The comparison is deliberately run on the gap’s own ground: the BIS gap does not exist for every country-year, so the model is re-scored on exactly the subset where the gap is available. Comparing the model’s full-sample number to the benchmark’s subset number would be a different test on a different sample, and it would have flattered the model. By window, the result is genuinely mixed, which is worth showing rather than hiding:
| Test | Early-warning model | BIS credit gap | Margin |
|---|---|---|---|
| Test window from 1985 | 0.681 | 0.802 | +121 to the rival |
| Test window from 1990 | 0.777 | 0.685 | model wins |
| Test window from 1995 | 0.711 | 0.607 | model wins |
| Test window from 2000 | 0.555 | 0.390 | model wins |
| Test window from 2005 | 0.618 | 0.703 | +84 to the rival |
A model that beats the benchmark in some decades and loses in others, and loses on the pooled test, is not an early-warning system. It is a coin with a memory of the 1990s.
3. The bank-failure nowcast wins, and it does not matter
The exception is the bank-failure nowcast, scored against a single ratio: equity over assets. Across 17 test years the model beats the ratio in 10 of them. On the scoreboard, that is a win.
Look at what it is winning against. In 2012 the ratio alone reaches an AUC of 0.995. One number, no model, no training, nearly perfect separation of the banks that failed from the banks that did not. Whatever is doing the work in the failure nowcast, it is overwhelmingly the capital ratio, and the other six variables are decoration on top of it.
And a scoreboard is not a track record. On its last call report before it failed, 2022-12-31, Silicon Valley Bank sat at the 43.8th percentile of this model’s vulnerability ranking: below the median, which is to say the model considered it safer than most banks in the country, weeks before it failed and set off the March 2023 banking panic. For scale, the banks that did fail within four quarters sit at the 77th percentile of this ranking on average. The model did not miss SVB by a little. It had no opinion about SVB at all.
The reason is not mysterious. SVB did not fail on the ratios in a call report. It failed on the duration of its securities book against the flightiness of its deposits, and by the time a quarterly regulatory filing showed the damage, the run had already happened. A model fed quarterly accounting ratios cannot see a bank run coming, and no amount of model class, feature engineering or cross-validation changes that. The data does not contain the answer.
Why publish this
Because the alternative is worse. A platform that publishes only the models that win is not publishing models, it is publishing a selection effect, and a reader has no way to tell the difference from the outside. The benchmark is what makes the number mean anything: an AUC of 0.649 sounds like a finding right up until you learn that one line of the debt statistics scores 0.718 on the same test.

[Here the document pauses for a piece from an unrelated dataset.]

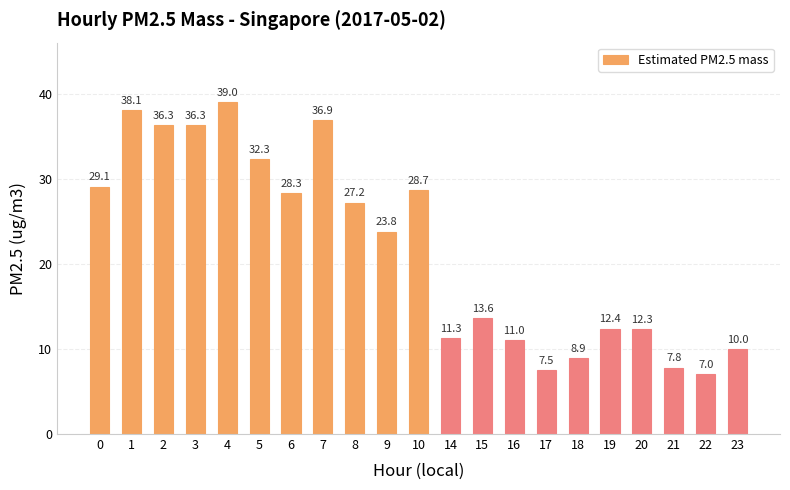

What is the difference between the values at 2 and 6?

8.0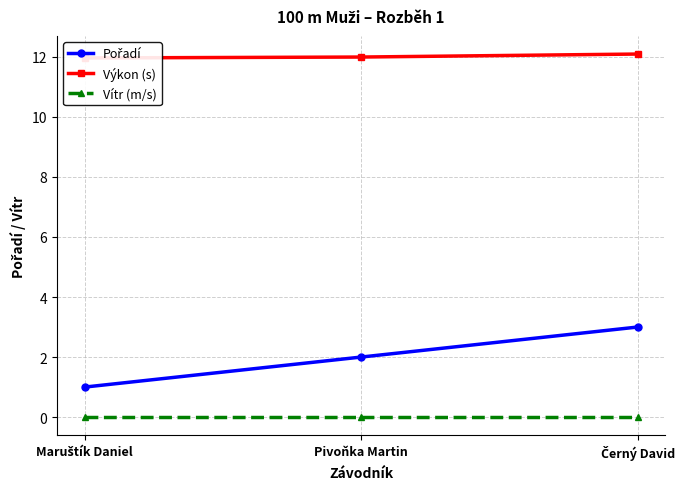

Is this an area chart (filled region under the line)?

No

There is a second reason, and it is the one that matters for anything built on top of this. Each of these models is wired into the analyst, and each carries its defeat with it: ask for a sovereign stress score and the answer states, in the same breath, that debt/GDP alone beats it. A model that cannot be quoted without its caveat cannot be quietly laundered into a forecast. That is a design decision, not a disclaimer.
Every figure above is queried from the parquet estate when this page is built, from the same evaluation tables the model pages read. None of them is typed into the prose. If a model is refitted and its numbers move, this brief moves with them, or the build fails.